- [WHAT TO WORK ON]:
• a. Answer these questions about the excerpt on confidence scoring, writing each answer on its own line with the same mark:
(i) When the score is exactly the indicated number with no log taken, what values give the student the best expectation?
(ii) For which form of scoring function is the maximum of E reached when each x equals the matching p?
(iii) What is the smallest confidence number a student may indicate?
• b. Carry on the text on log confidence scoring from the point where it ends.

- [EXCERPT]:
In general, suppose that the student's true confidence levels for the
four responses are p_1, p_2, p_3, p_4, that the student's four
indicated answers are x_1, x_2, x_3, x_4, and that the formula for the
points awarded is f(x_i), where the ith response is the correct
answer. Then the expected number of points that the student will
receive is represented by the formula
E = p_1f(x_1) + p_2f(x_2) + p_3f(x_3) + p_4f(x_4)
We will assume here that students answer questions (that is, choose the
x values) with the goal of maximizing this expected number of
points.
Suppose for example that the student knew in advance that the score on
the problem would be exactly the indicated number, with no log
taken. If that were the case, then we would have
E = p_1 x_1 + p_2 x_2 + p_3 x_3 + p_4 x_4
Given this, and with the intent of maximizing this expected number of
points, what values of the x variables should the student indicate for
this problem? Viewing this as a function of the x variables, with
the constraints that all of the variables are positive and that the sum
must equal 100, it is not hard to show that the best expectation value
is achieved by putting zero for most of the responses and 100 for the
response considered most likely. That is -- it is to the
student's advantage in that case to misrepresent his/her true levels of
confidence in order to maximize the expected score on the problem.
For any given scoring function (f), one can view this as a maximization
problem for the student, where the student will want to maximize E, and
will choose the values of the x variables that give the greatest value
of E. One approach to solving this maximization problem involves
using Lagrange multipliers (which you will recall from Math 103).
Surely, the student would be well advised to choose as answers whatever
values of the x's will maximize the expected number of points E, and
not necessarily the actual confidence numbers.
So, how do we remove this sort of strategy from the problem, with the
understanding that students will always do what is in their best
interests?
It is not hard to show that if the scoring function is f(x) = a log(x)
+ b, then the maximum value of E is achieved when x_1 = p_1, x_2 = p_2,
x_3 = p_3, x_4 = p_4. That is, for any scoring function of this
form, the most beneficial strategy for the student is to represent the
true confidence levels as accurately as possible. In other words,
there is no strategy other than trying to understand the problem as
well as possible.
This sort of grading on log confidence problems completely removes strategy from the problem.
What remains for the student is simply to weigh his/her confidence in
the different possible responses as accurately as possible.
Points to keep in mind
- One can never be truly 100% confident about an answer -- we are
all fallible. So, confidence levels of 0 and 100 are not
reasonable answers to a question of this sort. Of course, we also
know that log is not defined for 0, so we simply cannot allow answers
of 0. This is why all indicated confidence numbers must be at
least 1.
- If
there are four possible responses, then because of the previous point
the highest possible confidence would have to be 97. Similarly if
there are more or fewer possible responses.

- [DATASET CONTENT]:
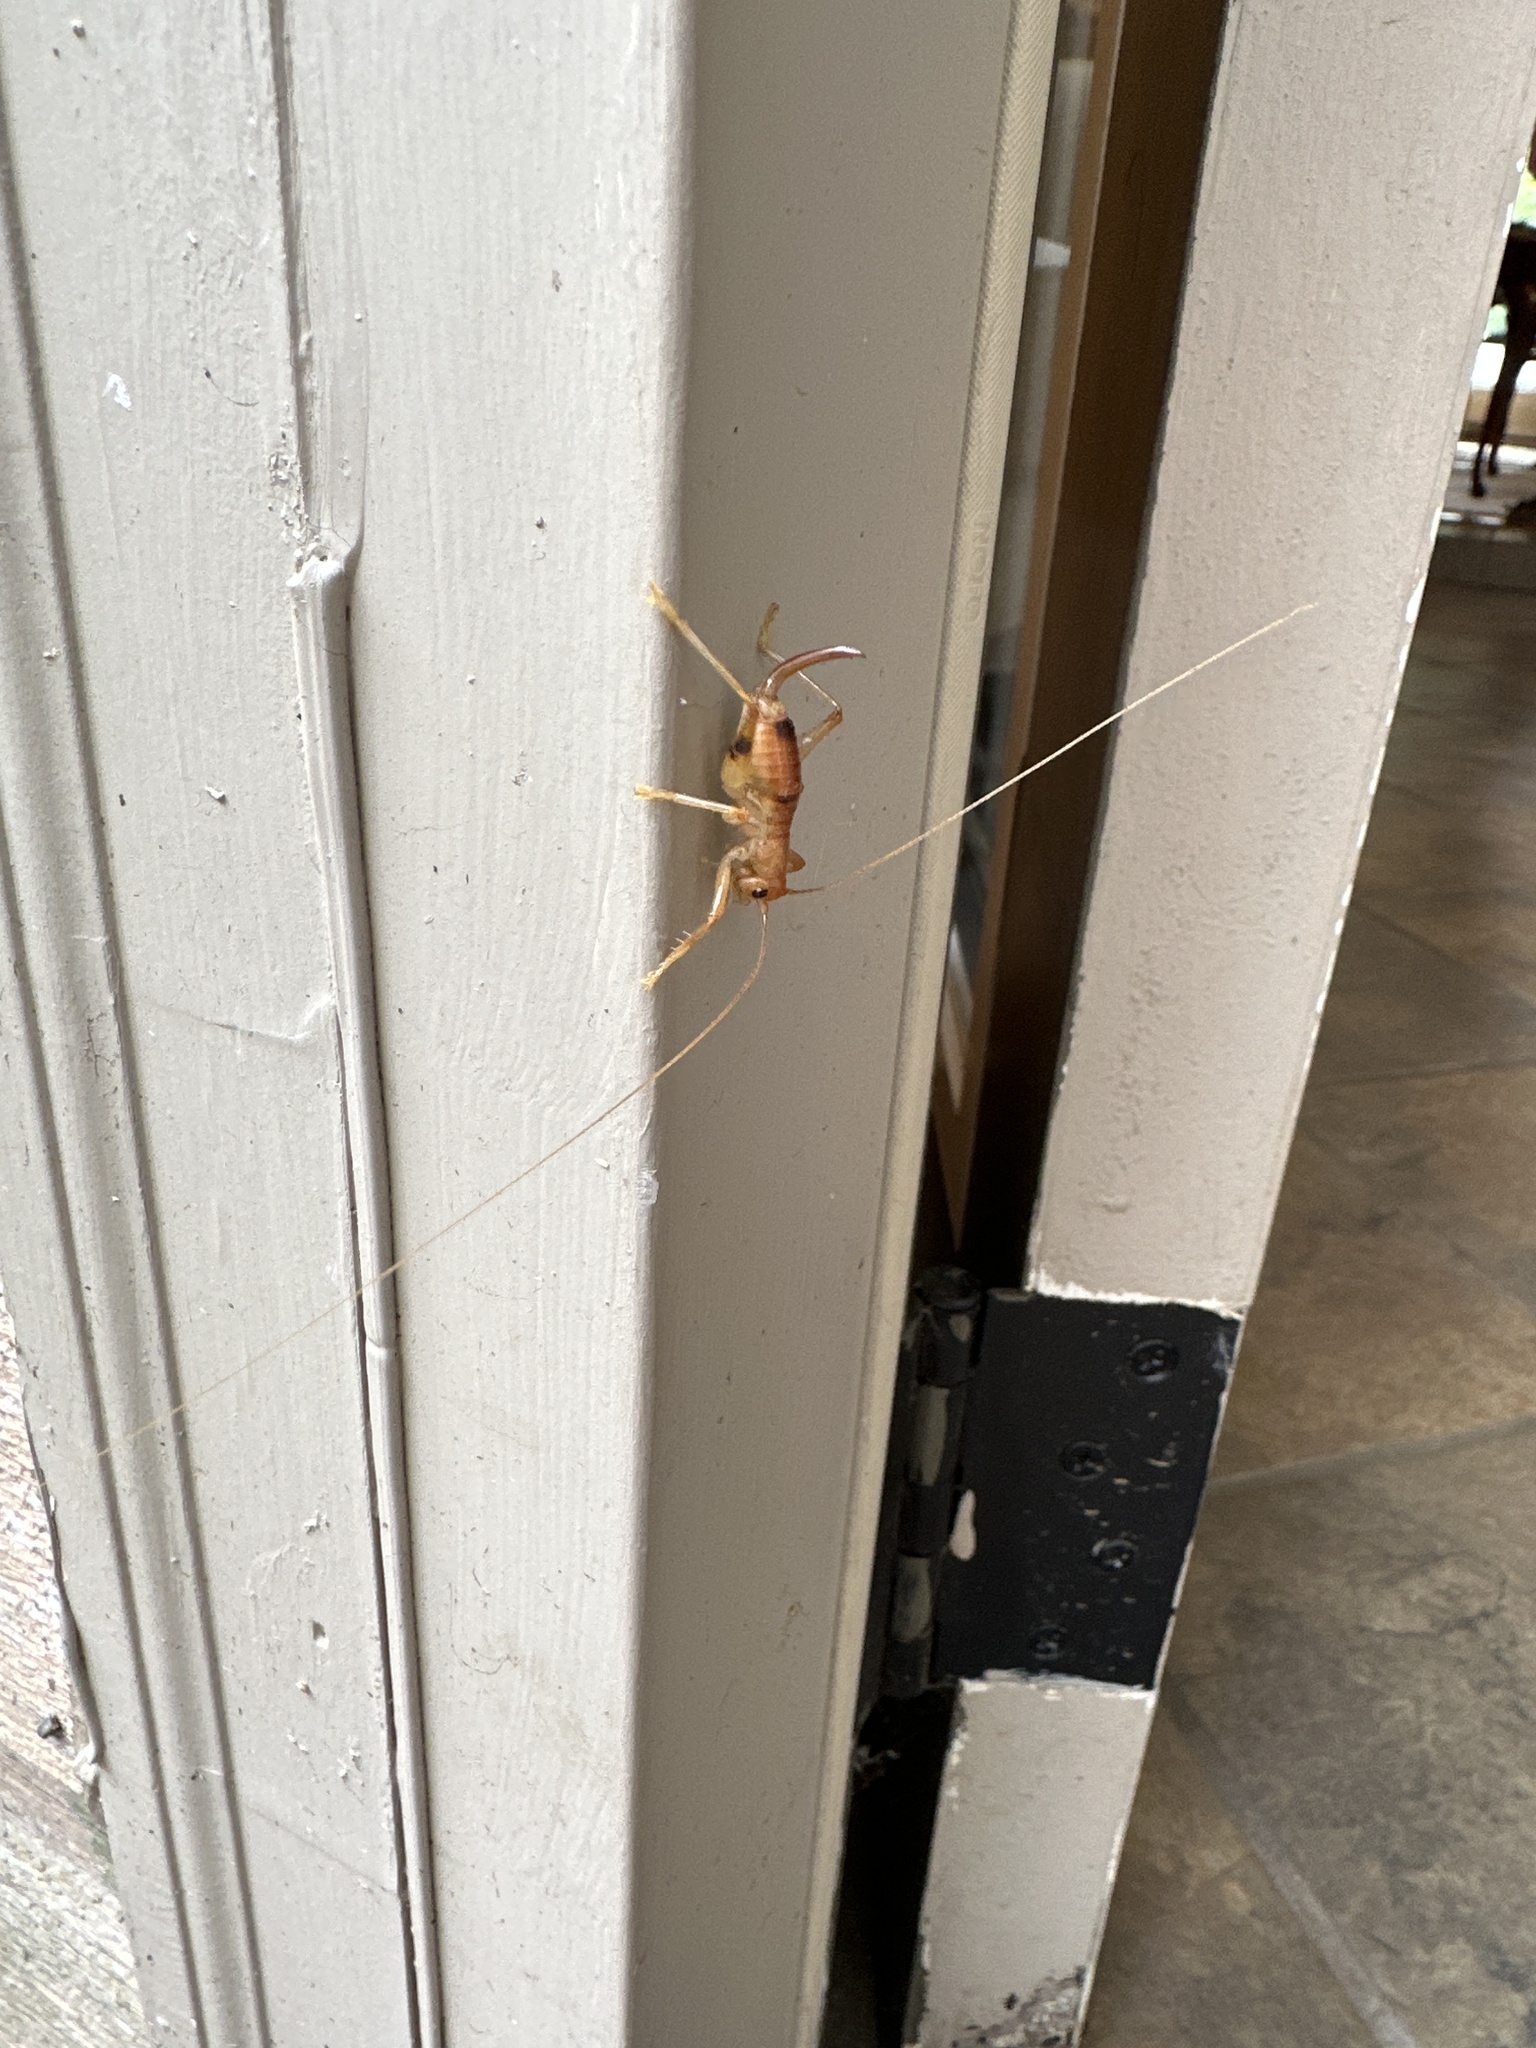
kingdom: Animalia
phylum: Arthropoda
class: Insecta
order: Orthoptera
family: Gryllacrididae
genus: Camptonotus
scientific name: Camptonotus carolinensis
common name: Carolina leaf-roller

- [TASK RESPONSES]:
• a.
(i) Zero for most of the responses and 100 for the response considered most likely.
(ii) f(x) = a log(x) + b.
(iii) 1.

• b.
- If the indicated confidence answers add up to more than 100, then
of course this would give the student an unfair advantage over other
students. In order to deal with this inequity, any "surplus
confidence" will be removed from the confidence answer for the correct
response. Thus, it would be very much NOT in a student's
interests to indicate numbers that add up to more than 100.
- Similarly, if a student does give a confidence of 0 for one of
the responses, again this student has an advantage in distributing that
confidence to the other responses. Again, rectifying that will be
achieved by removing value from the confidence answer for the correct
response.
- If the problem is left completely blank, it will be scored
assuming confidence answers evenly distributed among the possible
responses.
- If confidence answers are missing for some of the responses, the
remaining confidence (not indicated for another response) will be
evenly distributed among those possible responses.
- If we use f(x) = 1 log(x) + 0 for a problem with 4 possible
responses, then students 97% confident in the right answer would get
4.57 points, while students only 25% confident in the right answer
would get 3.21 points. In other words, students who understand
the problem thoroughly get only slightly more points than students that
fully realize they have no understanding at all. Ultimately this
is just a problem of perspective, since this is a curved class.
But, the ratios can be brought more into line by introducing a negative
value of b.
For example, if we use f(x) = 4 log(x) - 9, these scores become 9.3
versus 3.9. The stronger student then gets more points in a
proportion similar to the grading of typical essay type problems.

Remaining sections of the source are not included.